What is expected:
Find every line in the records below that holds the word "right" and copy it.

Supplied records:
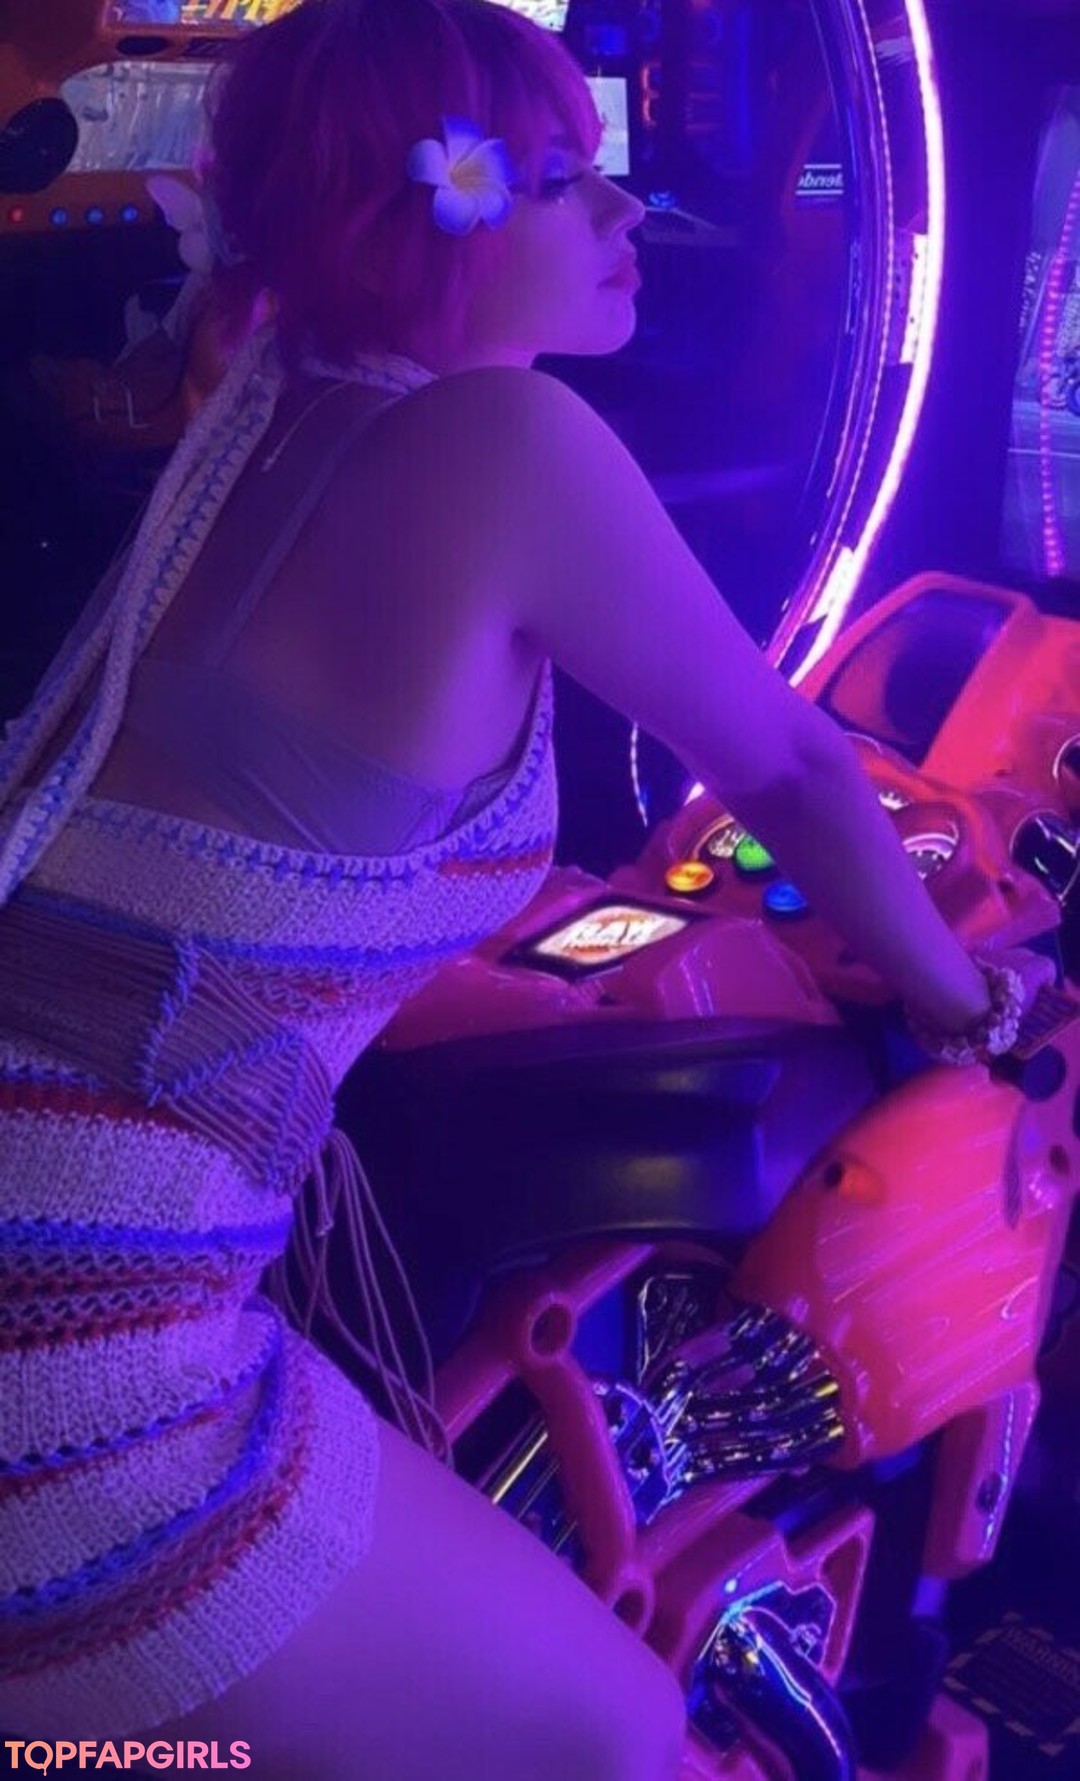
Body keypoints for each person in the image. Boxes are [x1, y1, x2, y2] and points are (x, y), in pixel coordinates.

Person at [0, 0, 1047, 1774]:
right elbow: (794, 772)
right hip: (75, 1345)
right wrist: (964, 1000)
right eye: (560, 180)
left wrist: (568, 960)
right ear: (420, 220)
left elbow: (271, 879)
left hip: (55, 1226)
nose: (629, 207)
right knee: (613, 1737)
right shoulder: (505, 440)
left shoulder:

Task result:
right elbow: (794, 772)
right hip: (75, 1345)
right wrist: (964, 1000)
right eye: (560, 180)
right ear: (420, 220)
right knee: (613, 1737)
right shoulder: (505, 440)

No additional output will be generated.